---- DATA RECORDS

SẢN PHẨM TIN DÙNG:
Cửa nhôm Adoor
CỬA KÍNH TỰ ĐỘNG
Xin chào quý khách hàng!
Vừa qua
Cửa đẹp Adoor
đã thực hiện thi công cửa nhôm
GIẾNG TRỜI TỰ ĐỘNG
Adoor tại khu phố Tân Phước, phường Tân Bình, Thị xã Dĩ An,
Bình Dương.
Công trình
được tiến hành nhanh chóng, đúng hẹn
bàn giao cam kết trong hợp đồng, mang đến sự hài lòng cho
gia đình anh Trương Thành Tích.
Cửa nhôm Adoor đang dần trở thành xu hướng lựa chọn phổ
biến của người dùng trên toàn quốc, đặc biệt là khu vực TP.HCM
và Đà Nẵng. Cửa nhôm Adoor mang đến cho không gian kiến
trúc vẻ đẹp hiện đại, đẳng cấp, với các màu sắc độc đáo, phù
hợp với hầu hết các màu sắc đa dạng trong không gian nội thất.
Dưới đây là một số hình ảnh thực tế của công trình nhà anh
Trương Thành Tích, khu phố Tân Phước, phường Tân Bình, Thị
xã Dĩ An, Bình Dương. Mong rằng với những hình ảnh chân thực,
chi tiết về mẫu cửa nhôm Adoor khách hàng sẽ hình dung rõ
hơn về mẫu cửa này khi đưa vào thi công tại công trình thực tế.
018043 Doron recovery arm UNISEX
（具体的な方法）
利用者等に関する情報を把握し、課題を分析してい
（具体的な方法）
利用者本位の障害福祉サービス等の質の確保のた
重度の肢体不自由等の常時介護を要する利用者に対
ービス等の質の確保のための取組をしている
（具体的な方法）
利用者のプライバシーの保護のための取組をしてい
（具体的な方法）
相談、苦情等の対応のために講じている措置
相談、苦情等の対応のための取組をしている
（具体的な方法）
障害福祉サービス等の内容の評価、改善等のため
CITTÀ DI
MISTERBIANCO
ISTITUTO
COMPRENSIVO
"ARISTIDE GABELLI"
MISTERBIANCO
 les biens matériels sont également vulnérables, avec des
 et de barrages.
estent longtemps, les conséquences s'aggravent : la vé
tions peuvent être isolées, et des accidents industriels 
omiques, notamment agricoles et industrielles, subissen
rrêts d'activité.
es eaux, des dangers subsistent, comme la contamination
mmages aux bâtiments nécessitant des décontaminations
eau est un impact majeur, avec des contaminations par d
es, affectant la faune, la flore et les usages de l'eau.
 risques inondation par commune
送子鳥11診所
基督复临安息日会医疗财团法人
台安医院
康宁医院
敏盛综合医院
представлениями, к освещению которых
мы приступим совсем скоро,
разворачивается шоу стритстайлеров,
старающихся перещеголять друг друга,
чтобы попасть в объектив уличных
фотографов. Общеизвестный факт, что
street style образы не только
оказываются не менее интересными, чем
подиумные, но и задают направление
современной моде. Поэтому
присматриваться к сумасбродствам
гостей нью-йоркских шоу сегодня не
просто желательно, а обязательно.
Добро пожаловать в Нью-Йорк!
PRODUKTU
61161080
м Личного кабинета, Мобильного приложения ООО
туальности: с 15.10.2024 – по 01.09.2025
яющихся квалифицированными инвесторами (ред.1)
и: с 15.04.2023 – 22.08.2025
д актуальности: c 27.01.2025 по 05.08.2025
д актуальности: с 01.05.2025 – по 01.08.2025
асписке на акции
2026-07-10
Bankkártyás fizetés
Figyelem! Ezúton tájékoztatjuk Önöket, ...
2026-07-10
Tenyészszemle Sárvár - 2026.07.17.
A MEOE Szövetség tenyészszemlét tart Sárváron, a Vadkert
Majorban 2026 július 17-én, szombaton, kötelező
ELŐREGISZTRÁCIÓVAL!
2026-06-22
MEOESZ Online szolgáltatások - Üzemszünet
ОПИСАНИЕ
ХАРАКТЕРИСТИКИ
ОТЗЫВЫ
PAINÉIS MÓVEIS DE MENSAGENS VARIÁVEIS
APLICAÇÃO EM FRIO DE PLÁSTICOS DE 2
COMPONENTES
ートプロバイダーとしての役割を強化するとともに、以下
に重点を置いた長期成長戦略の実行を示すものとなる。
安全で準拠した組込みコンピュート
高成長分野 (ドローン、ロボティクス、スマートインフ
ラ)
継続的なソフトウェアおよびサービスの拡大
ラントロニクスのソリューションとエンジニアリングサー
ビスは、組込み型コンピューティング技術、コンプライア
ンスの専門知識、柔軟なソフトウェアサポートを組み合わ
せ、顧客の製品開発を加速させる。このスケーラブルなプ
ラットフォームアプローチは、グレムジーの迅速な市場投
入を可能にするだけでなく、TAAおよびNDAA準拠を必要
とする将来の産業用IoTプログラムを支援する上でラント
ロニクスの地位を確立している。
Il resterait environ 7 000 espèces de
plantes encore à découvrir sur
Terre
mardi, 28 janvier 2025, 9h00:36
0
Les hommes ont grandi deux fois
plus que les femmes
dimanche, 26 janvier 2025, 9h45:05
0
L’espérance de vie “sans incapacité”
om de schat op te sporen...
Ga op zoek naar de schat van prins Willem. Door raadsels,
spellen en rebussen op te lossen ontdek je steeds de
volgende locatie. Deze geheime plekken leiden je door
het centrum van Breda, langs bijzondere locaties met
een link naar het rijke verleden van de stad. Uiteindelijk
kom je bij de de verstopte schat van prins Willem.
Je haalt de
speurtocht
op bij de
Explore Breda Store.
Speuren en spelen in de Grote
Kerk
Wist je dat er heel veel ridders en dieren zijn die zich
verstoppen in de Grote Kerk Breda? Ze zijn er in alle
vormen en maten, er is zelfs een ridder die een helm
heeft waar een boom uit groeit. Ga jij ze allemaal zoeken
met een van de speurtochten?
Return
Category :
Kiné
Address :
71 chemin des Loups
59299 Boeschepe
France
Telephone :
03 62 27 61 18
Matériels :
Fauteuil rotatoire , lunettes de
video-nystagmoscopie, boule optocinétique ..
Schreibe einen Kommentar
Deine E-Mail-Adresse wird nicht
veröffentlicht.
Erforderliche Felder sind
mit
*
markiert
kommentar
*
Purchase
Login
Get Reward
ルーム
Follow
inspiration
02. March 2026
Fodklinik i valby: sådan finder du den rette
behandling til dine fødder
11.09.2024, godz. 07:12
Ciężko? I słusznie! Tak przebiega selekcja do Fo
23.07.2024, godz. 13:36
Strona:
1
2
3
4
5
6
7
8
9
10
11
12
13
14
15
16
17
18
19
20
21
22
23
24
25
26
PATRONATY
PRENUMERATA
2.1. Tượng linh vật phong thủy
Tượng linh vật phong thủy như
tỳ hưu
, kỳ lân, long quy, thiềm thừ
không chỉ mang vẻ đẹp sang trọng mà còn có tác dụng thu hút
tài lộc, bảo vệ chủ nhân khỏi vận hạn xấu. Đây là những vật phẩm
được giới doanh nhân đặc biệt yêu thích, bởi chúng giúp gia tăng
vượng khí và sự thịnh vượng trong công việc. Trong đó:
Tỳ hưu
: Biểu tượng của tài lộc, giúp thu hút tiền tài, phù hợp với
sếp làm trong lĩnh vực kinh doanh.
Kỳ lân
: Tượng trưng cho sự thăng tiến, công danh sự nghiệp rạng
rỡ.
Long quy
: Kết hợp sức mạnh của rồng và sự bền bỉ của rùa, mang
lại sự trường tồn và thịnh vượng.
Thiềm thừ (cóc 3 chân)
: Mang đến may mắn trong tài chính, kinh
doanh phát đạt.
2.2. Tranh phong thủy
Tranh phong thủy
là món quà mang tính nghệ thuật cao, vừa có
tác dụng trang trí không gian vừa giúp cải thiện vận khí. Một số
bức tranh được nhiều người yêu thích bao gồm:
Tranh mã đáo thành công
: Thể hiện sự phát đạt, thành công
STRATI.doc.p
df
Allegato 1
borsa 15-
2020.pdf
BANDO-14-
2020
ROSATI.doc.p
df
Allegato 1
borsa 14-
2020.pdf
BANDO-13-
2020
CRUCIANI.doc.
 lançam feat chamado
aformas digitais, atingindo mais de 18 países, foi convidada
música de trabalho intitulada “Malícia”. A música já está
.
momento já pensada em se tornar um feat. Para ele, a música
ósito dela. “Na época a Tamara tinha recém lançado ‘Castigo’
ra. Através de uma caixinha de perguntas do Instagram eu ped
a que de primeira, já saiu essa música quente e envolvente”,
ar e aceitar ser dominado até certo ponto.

--------

Please reproduce, exactly as they appear above, the lines from the line containing "Adoor tại khu" up to and including the line containing "trúc vẻ đẹp".

• _YOUR RESPONSE_
Adoor tại khu phố Tân Phước, phường Tân Bình, Thị xã Dĩ An,
Bình Dương.
Công trình
được tiến hành nhanh chóng, đúng hẹn
bàn giao cam kết trong hợp đồng, mang đến sự hài lòng cho
gia đình anh Trương Thành Tích.
Cửa nhôm Adoor đang dần trở thành xu hướng lựa chọn phổ
biến của người dùng trên toàn quốc, đặc biệt là khu vực TP.HCM
và Đà Nẵng. Cửa nhôm Adoor mang đến cho không gian kiến
trúc vẻ đẹp hiện đại, đẳng cấp, với các màu sắc độc đáo, phù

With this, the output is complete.